▶ _Job_
Would you give the data below back exactly as it reads?

▶ _Study material_
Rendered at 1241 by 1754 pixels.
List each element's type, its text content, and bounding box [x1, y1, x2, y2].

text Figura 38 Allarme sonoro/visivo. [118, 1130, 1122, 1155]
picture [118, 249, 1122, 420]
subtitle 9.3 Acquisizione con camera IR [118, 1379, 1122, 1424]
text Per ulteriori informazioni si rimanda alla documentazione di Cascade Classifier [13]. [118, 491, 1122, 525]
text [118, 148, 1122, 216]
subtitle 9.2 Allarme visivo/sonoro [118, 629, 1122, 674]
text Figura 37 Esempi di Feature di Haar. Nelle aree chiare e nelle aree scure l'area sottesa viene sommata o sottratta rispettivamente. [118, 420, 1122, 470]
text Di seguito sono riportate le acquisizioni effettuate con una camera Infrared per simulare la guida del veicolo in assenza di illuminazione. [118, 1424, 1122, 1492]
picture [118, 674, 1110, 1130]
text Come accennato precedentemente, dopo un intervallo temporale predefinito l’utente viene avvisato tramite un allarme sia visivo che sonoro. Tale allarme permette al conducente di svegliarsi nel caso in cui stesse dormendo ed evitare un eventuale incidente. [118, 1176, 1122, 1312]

▶ _Response to the exercise_
Rendered at 1241 by 1754 pixels.
List each element's type, its text content, and bounding box [x1, y1, x2, y2].

text Figura 38 Allarme sonoro/visivo. [118, 1130, 1122, 1155]
picture [118, 249, 1122, 420]
subtitle 9.3 Acquisizione con camera IR [118, 1379, 1122, 1424]
text Per ulteriori informazioni si rimanda alla documentazione di Cascade Classifier [13]. [118, 491, 1122, 525]
text [118, 148, 1122, 216]
subtitle 9.2 Allarme visivo/sonoro [118, 629, 1122, 674]
text Figura 37 Esempi di Feature di Haar. Nelle aree chiare e nelle aree scure l'area sottesa viene sommata o sottratta rispettivamente. [118, 420, 1122, 470]
text Di seguito sono riportate le acquisizioni effettuate con una camera Infrared per simulare la guida del veicolo in assenza di illuminazione. [118, 1424, 1122, 1492]
picture [118, 674, 1110, 1130]
text Come accennato precedentemente, dopo un intervallo temporale predefinito l’utente viene avvisato tramite un allarme sia visivo che sonoro. Tale allarme permette al conducente di svegliarsi nel caso in cui stesse dormendo ed evitare un eventuale incidente. [118, 1176, 1122, 1312]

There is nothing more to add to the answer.